A limited quantity of spirits at the principal meal, especially for persons advanced in life or of weak digestion, may aid in the combustion of the food. Spirits aid digestion in feeble and aged persons; but only the feeble or the aged require such a stimulus. The young and vigorous do not need it, and are better off without it. Middle aged persons may perhaps drink a little spirit with their meals without danger; but they cannot safely make it a beverage. In small quantities alcoholic drinks stimulate, and if not enough is taken to coagulate the pepsin and the albumen in the food they promote digestion in proper cases, and thus help to repair the system. But whenever more alcoholic liquor is taken into the stomach with the food than is demanded it passes into the circulation, disturbs the action of the heart, flushes the face and confuses the brain. When so much fermented or distilled liquor is taken into the system that the functions of the organism are disturbed positive harm is done—the system has been so far poisoned. An irritation has been set up instead of the desired healthful stimulation of the stomach.

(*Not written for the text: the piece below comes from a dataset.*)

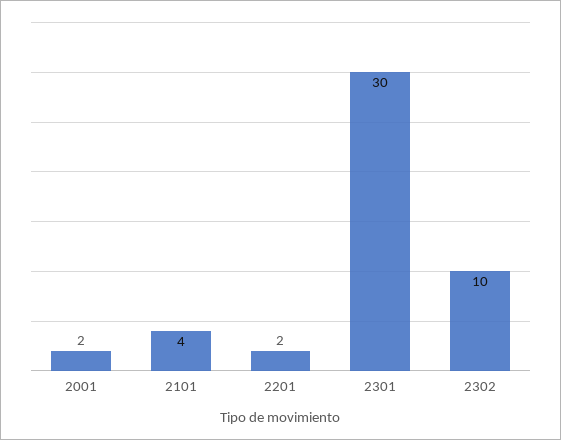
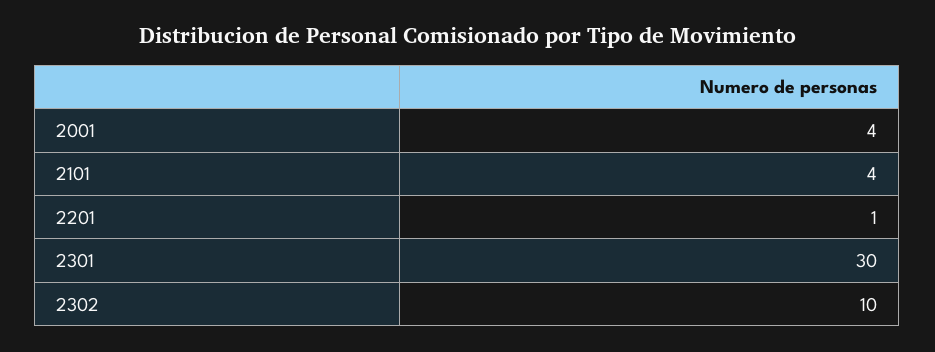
2001: 2 -> 4
2201: 2 -> 1

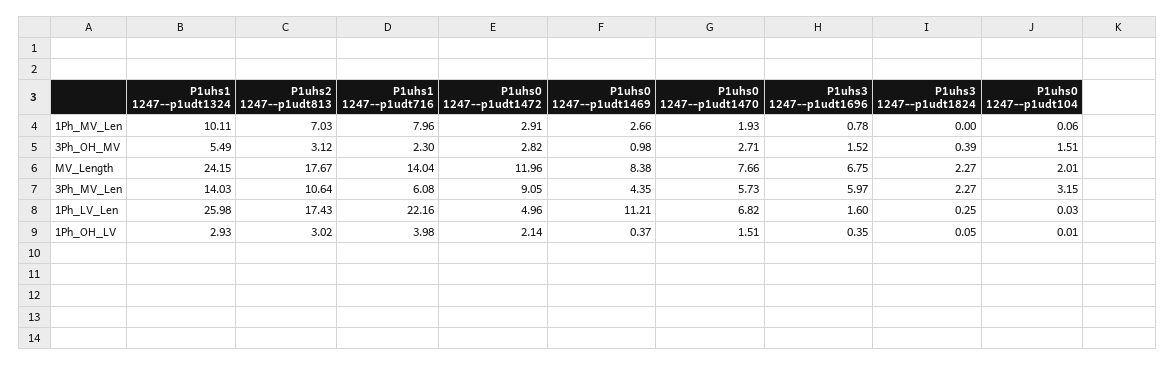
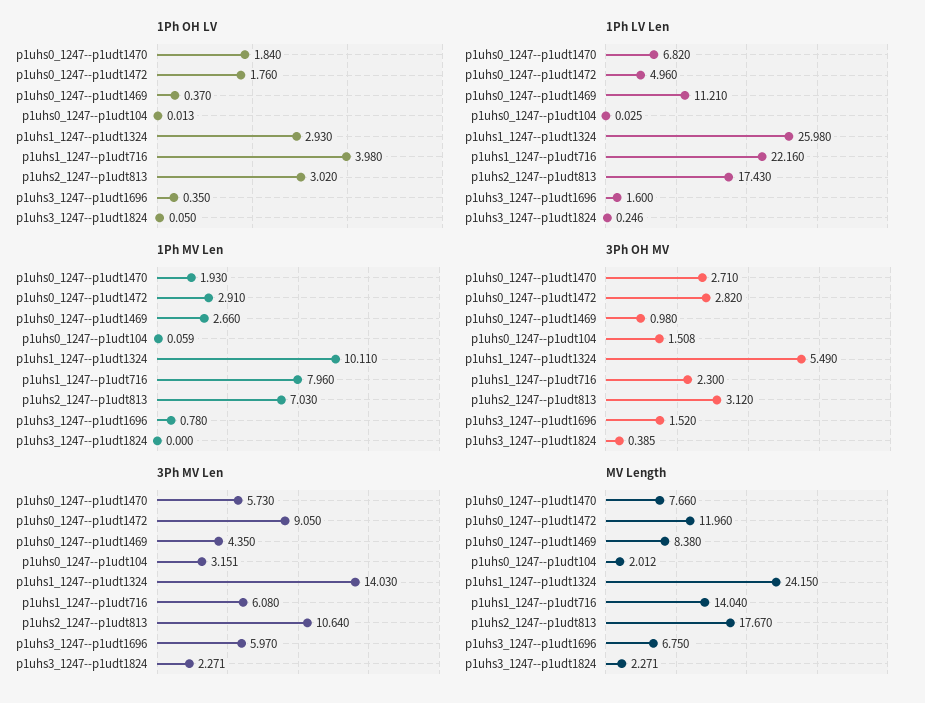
1Ph_OH_LV, P1uhs0 1247--p1udt1472: 2.14 -> 1.76
1Ph_OH_LV, P1uhs0 1247--p1udt1470: 1.51 -> 1.84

The human system contains water, fat, starch, sugar, nitrogenous substances, iron, sulphur, phosphorus, animal quinine, sodium potassium and chlorine; but no alcohol is found. It has no like in the system, hence there is nothing that it can repair, and it cannot, therefore, be ranked as a food of any kind. It possesses an inherent deleterious property, which, when introduced into the system, is capable of destroying life, and it has its place with arsenic, belladonna, prussic acid and opium. Like these, it is to be employed as a medicine, and has its true position in works on materia medica. It is both a poison and a medicine.

It has been settled by science that alcohol, which passes into the blood when more is taken than can be employed as a condiment or tonic, undergoes no change in the blood, but exists there as a foreign substance, creating irritation; and the excitement involved in the effort to throw off the irritating substance wastes the energy and life of the system. After alcohol has produced disease of the stomach it next expends its force upon the neighboring organs, inducing disease of the liver and dropsy or Bright’s disease, both of which are fatal to health, if not to life.

The life insurance companies understand it. Their figures show that while a temperate young man at twenty may reasonably look forward to forty-four years and two months of life, the young man of the same age who poisons his system with drink can expect not more than fifteen years and six months. He who uses alcohol becomes an easy prey of epidemics; his system cannot resist the poison of diphtheria, cholera and fevers.